Where Mom was waiting. It was more horrible than the imaginary dinosaurs of the Chasm, what happened then between Mom and Fi. To her credit, Fi took all the blame, claiming she had to coax her into the adventure. But how was she to learn if she wasn’t allowed to go anywhere? She had her best interests at heart. Her mother argued it wasn’t safe for young girls to be off by themselves in this day and age, cited statistics of child abductions. She too had her best interests at heart. They both could have made strong cases, but the way the debate deteriorated into screaming and storming and throwing magazines made her cower in the corner, as if she had ceased to exist as each of them gave into self-indulgent frenzy. In the end, Fi marched off and banished herself to her room.
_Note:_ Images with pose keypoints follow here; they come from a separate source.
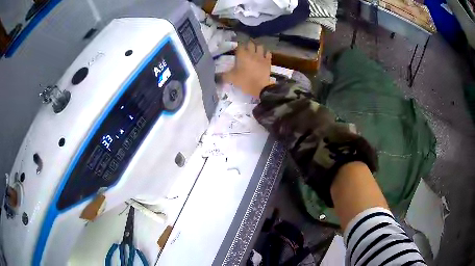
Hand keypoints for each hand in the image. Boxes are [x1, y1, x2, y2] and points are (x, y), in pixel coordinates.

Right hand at [222, 41, 271, 96]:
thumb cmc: (244, 81)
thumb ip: (223, 75)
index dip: (238, 46)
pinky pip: (268, 53)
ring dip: (257, 47)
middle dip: (248, 45)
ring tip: (255, 51)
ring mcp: (261, 56)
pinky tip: (263, 55)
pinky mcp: (268, 61)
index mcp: (242, 55)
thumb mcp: (231, 79)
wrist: (261, 88)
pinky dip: (266, 53)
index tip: (237, 49)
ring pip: (260, 46)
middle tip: (246, 49)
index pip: (240, 45)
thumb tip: (215, 75)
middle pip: (250, 44)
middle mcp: (252, 53)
When her father came home it started all over again. After her mother had discussed the incident with him, he went to talk to Fi. Her ear pressed to the bedroom door, she heard Fi begin the account calmly but then break down in tears. Despite his yearning to protect, Fi’s will (or his weakness before it) was stronger. He quietly promised her he would consult her mother about her decision to ground her for a month as long as she swore she would never do anything like that again. Her father returned to the living room to argue on behalf of Fi. There was more shouting, and she made one more tick mark in her diary.

After the house was quiet once again, with Fi still in her room and her father having left the house to walk his frustration out around the block, she crept up to her mother to ask if finally everything was all right. She was at the table in the dining room with a magic marker and a large piece of cardboard from which she had attached a string, as if she were ready to hang it as a picture.

“Mommy, what are you writing?”

“A message to your sister.”

Her mother then took the sign out to the garage, hung it from the handlebars of Fi’s bike, and wheeled the bike out to the front curb.

Mr. Bugglesputz looked at her quizzically from behind the diamonds of his mask. He was asking her why Fiona had kept that cardboard sign for six years, burying it beneath the rug of her bedroom where nobody, save an inquisitive owlet such as herself, would ever seize upon it and reveal it to the light of day. Its existence was unknown to the world at large, yet it had happened, and Fi wanted to remember forever this lesson learned in life’s school of war.

She took the sign out to the garage and was prepared to stuff it into the trashcan, but something forced her to read it once more. The large letters of black magic marker spoke to her as well. She dragged a lawn chair onto the driveway and into the imprisonment of the rain where she would sit waiting for her parents to return. The string was still attached, so she draped the sign about her neck, the sign that read FREE TO A GOOD HOME.